Dès le deuxième « KGB » qui lance le LP avec fracas, ADÉLA s’annonce comme une pop star affamée, parfois têtue et hédoniste, qui se délecte à la fois de son cynisme et de son statut d’opprimé inné. C’est une jeune Slovaque de 22 ans qui tente de faire de son rêve américain – la célébrité mondiale de la pop – une réalité tout en s’accrochant aux particularités de sa propre culture face à l’une des esthétiques les plus dominatrices et omniprésentes au monde. Lorsqu’elle chante « travailler de nuit pour apprendre l’anglais » sur « KGB », elle cultive un point de contact qui relie pratiquement tous les immigrants (et leurs enfants), en s’appuyant sur une approche de la musique pop qui invite l’auditeur à participer à son travail infatigable, au lieu de le forcer à rester bouche bée depuis le bas de l’échelle.
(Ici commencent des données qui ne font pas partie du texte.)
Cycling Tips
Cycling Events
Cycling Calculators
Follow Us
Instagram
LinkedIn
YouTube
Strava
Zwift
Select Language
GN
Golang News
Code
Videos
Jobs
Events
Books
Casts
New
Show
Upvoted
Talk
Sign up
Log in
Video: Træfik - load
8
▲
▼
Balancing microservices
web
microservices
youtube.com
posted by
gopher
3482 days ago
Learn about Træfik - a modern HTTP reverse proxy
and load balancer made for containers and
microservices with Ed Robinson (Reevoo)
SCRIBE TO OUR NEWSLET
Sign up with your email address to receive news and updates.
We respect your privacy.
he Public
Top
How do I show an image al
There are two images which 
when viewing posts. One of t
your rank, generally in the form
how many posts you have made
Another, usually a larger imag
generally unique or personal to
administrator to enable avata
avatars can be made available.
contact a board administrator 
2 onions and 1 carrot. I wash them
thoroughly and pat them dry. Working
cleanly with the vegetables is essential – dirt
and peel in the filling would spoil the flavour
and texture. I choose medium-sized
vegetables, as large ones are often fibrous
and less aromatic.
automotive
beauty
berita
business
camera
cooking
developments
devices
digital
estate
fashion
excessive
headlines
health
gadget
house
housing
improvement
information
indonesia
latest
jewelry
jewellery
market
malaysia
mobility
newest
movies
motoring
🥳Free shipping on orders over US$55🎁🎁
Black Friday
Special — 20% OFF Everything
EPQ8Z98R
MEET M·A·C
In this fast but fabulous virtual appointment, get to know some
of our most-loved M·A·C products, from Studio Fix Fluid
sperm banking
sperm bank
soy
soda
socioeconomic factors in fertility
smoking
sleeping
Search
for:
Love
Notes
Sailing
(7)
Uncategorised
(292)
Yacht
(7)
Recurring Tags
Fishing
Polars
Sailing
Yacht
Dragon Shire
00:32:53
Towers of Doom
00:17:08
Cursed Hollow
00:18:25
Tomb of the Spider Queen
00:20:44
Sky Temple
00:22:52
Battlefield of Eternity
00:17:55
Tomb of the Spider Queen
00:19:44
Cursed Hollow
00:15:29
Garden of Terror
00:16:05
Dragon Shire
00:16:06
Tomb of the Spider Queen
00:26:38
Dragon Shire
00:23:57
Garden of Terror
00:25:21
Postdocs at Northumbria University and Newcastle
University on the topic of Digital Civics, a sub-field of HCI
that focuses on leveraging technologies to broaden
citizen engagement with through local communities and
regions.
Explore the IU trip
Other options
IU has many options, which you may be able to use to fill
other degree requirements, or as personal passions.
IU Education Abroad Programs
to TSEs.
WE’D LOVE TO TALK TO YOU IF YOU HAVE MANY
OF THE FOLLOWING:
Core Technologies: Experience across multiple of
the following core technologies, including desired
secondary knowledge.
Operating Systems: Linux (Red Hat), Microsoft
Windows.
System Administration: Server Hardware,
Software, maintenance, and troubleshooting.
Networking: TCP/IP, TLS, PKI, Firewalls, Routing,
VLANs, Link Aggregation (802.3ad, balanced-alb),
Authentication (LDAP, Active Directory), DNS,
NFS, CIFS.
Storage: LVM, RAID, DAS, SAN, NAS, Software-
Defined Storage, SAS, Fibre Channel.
Ce style d’écriture de chansons pop est précisément la raison pour laquelle « Ain’t In LA » est devenu le hit révolutionnaire d’ADÉLA – et pourquoi « Therapy », clairsemé et confessionnel, à la Billie Eilish, est le morceau le plus saisissant du LP. Tandis que sa voix gorgée d’Auto-Tune murmure. « Je veux quitter ma mère, mais je n’ai pas ce genre d’argent, alors je/Je dois parler aux gens à qui je dois parler/Ce sont de vieux hommes blancs, et ils sont tellement ennuyeux/Mais ils détiennent les clés de mon avenir », à travers une ligne de piano découragée, ADÉLA puise dans un niveau de franchise dans la navigation dans l’industrie musicale que seule quelqu’un dont le parcours s’est déroulé dans une émission de téléréalité peut le faire. Primaire est une écoute rapide qui laisse pas mal de choses sur la table – c’est un premier effort, après tout – mais elle traverse une multitude de vignettes qui la voient naviguer dans la fin amère et solitaire d’une relation amoureuse (« Hitachi »), les retombées de la liaison extraconjugale de son père (« Red Bottoms ») et maintenir le contrôle en tant que jeune femme dans une entreprise dominée par des hommes plus âgés louches (« I’m the Man »).

Primaire abrite certainement des chansons qui ne parviennent pas à élever des éléments de composition individuels intrigants dans un disque complet et mémorable (« Fantasize ») et des morceaux qui offrent une perspective obsolète sur des sujets éprouvés (« Boys »), mais ces points relativement bas jettent à peine une ombre sur le LP. À une époque où les chanteurs pop ne savent pas vraiment ce qu’ils veulent dire ni pourquoi ils veulent faire de la musique, ADÉLA a mis toute la scène en alerte avec PRIMA. La vision est primordiale, et elle en possède actuellement l’une des plus cohérentes, uniques et passionnantes du jeu.

Voici comment Panneau d’affichage classe chaque piste sur PRIMAle premier album studio d’ADÉLA, du pire au meilleur.